**Selected text:**
►
It was spring 2007 when the BLIND ADAM
project started. I still remember the day when alsmost
like hypnotised I went to buy the wool yarn and then rushed
back home and started making it into knots.. But let's
start at the beginning.
I started working as a fashion editor in 1990. By ten
years time I hadmanaged to develop a successful career
in this field, working for the Greek editions of different
international magazines (Vogue Hellas, L'Officiel, Votre
Beaute, Esquire, Harper's Bazaar, Elle, In Style) as a
freelancer and established a good reputation. It was obvious
by now though that my eyesight problem called retinitis
pigmentosa (a genetic disease of the retina) was deteriorating
and that was starting to become frustrating. The reasons
were that aside from having to deal with working as a
fashion editor who doesn't see very well I also had to
deal with people's reaction to that. It was a crucial
period and I had to go through a lot of thinking about
my future in fashion. Restless as I am, I decided to continue.
Seven years later I had developed some new skills in
order to enable myself to continue working in fashion.
By then, it was easy for me to understand all about a
garment mostly by touching it. So I was intrigued once
more because my involvement with fashion always raised
issues about its' ephemeral mode,its' essence and its'
effect to society vs fundamental matters that have been
always puzzling mankind.
So, all of a sudden, it struck me and BLIND ADAM was
born.
I decided I would start this project where I would use
all my experience in fashion and also my studies on history
of art.
It was going to be a mixture of elements from my favorite
artists: Jean Cocteau's drawings, Giaccometti's sculptures
, DaVinci's studies on anatomy, Pollock's and Magritte's
paintings, Dali's surrealist ambiance, together with the
fairytale "the emperor's new clothes", the christian
myth of the first born and the Braille writing system
for the blind. All these influences crystallized into
the "invisible clothes".
These constructions that represent garments stripped to
their bare structure have a strong imposing presence which
in the same time can also look almost ghostly. Another
characteristic is that they look like manuscripts with
visible corrections on them and that they have a trompe
l' aeil 3dimensional effect.
BLIND ADAM represents a very personal part of me, a metaphorical
story telling presented in acts, like a theater play.
◄
**Record extracts:**
►
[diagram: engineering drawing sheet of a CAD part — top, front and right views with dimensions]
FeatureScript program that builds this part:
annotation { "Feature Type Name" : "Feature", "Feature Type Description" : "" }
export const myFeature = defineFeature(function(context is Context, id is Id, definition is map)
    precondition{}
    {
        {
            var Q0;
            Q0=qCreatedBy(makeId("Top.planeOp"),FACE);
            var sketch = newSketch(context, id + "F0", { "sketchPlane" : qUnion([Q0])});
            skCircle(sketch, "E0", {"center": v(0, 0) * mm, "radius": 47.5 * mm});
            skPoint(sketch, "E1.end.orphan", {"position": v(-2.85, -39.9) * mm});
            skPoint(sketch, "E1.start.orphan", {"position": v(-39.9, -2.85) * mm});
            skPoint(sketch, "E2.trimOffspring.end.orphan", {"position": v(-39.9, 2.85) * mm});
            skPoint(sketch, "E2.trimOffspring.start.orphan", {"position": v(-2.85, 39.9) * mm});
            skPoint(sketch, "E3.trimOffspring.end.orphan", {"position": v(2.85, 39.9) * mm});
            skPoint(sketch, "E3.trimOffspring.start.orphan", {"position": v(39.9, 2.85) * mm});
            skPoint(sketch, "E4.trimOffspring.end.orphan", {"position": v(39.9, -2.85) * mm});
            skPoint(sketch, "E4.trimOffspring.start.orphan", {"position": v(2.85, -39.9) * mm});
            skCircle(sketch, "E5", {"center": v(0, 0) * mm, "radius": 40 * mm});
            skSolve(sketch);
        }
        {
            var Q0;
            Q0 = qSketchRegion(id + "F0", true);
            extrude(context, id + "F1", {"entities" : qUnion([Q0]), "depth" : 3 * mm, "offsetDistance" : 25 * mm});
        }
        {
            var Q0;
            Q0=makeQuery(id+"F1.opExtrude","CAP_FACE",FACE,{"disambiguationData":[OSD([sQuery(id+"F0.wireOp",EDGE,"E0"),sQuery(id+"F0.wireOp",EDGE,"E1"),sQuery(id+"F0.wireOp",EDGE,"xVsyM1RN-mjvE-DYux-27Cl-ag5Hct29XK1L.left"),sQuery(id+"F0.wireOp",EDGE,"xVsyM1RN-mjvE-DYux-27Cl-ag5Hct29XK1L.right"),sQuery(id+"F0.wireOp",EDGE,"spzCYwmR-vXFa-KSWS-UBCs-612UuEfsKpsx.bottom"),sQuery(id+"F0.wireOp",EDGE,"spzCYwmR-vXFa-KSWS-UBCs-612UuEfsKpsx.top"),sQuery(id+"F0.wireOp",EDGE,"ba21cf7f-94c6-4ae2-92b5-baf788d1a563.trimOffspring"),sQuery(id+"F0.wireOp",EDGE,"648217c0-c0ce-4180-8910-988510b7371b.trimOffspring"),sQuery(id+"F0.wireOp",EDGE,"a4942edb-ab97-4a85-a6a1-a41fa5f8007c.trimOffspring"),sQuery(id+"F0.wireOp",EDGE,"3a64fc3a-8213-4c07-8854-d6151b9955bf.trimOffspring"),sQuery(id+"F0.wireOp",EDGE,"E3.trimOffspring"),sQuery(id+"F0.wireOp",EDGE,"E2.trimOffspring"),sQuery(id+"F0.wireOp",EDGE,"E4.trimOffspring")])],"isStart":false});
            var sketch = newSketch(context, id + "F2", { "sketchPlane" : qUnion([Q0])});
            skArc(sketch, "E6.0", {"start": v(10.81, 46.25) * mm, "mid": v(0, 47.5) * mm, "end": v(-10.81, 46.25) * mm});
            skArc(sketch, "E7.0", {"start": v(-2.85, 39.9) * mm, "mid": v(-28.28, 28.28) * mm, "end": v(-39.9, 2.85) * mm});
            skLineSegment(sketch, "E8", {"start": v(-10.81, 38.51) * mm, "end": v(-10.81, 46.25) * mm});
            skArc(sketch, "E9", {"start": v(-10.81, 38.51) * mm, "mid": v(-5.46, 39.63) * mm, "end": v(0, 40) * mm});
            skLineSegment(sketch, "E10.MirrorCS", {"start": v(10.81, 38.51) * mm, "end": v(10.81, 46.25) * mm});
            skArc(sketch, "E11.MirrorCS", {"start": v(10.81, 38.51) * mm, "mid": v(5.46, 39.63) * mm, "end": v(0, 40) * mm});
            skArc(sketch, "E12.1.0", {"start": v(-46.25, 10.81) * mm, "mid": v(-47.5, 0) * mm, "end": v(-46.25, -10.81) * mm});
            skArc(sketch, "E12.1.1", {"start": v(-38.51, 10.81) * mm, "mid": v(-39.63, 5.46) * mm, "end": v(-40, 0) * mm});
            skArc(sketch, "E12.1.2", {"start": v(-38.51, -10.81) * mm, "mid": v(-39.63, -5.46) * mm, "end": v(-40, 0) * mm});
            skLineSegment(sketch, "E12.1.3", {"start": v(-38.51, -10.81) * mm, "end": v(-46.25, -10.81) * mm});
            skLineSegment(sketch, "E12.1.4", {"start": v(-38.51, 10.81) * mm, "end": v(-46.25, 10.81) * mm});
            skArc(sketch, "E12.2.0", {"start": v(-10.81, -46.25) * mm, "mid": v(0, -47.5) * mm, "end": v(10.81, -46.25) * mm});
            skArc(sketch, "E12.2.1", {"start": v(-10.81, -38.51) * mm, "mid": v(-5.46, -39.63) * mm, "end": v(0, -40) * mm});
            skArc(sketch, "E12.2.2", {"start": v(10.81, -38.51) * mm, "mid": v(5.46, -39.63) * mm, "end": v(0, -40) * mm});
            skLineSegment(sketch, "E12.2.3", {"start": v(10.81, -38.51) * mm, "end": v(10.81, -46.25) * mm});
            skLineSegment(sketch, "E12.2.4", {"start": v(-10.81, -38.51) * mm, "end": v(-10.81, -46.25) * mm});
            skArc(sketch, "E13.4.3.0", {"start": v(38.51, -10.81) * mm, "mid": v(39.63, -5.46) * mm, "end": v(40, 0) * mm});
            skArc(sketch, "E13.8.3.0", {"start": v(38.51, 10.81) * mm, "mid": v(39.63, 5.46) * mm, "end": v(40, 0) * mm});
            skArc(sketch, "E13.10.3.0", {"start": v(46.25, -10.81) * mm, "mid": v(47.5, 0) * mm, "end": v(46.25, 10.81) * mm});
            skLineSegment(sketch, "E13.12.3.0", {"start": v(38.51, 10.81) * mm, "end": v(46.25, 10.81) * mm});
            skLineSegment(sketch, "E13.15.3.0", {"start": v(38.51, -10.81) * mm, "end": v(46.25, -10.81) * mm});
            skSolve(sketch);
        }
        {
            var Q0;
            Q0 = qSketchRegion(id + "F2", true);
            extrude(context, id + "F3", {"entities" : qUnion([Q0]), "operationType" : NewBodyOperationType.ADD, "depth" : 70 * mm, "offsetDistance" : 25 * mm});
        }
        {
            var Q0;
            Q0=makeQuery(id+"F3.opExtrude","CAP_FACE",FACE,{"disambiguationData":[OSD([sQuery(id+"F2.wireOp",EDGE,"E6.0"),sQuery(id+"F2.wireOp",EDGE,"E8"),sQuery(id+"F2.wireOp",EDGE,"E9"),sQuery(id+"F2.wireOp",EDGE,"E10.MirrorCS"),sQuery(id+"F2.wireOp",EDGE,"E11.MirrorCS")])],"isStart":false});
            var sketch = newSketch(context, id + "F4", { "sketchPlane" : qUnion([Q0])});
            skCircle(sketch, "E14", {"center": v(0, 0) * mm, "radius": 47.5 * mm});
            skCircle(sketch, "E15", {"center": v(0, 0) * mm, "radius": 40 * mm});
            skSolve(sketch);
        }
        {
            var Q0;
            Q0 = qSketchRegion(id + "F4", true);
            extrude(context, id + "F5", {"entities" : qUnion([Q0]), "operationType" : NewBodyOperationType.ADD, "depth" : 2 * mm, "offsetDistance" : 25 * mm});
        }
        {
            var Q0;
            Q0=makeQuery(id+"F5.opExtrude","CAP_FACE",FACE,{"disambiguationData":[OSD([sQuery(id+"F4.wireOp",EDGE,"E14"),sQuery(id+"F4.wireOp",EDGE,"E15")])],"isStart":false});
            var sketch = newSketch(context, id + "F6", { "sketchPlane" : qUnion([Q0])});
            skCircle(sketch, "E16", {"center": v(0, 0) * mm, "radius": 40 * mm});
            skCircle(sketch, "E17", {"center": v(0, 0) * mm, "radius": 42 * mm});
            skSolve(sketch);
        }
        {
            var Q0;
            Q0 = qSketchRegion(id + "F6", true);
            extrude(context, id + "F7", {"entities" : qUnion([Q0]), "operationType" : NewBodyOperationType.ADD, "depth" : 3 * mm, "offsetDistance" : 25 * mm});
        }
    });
◄
**Problem A:** From the BLIND ADAM passage, reproduce everything from "Seven years later" down to "always puzzling mankind.".
**Problem B:** According to the BLIND ADAM passage, in what year did the writer begin working as a fashion editor?
**Problem C:** Which artists does the BLIND ADAM passage name among the writer's favorites?

**Reply A:**
Seven years later I had developed some new skills in
order to enable myself to continue working in fashion.
By then, it was easy for me to understand all about a
garment mostly by touching it. So I was intrigued once
more because my involvement with fashion always raised
issues about its' ephemeral mode,its' essence and its'
effect to society vs fundamental matters that have been
always puzzling mankind.

**Reply B:** 1990

**Reply C:** Jean Cocteau, Giaccometti, DaVinci, Pollock, Magritte, Dali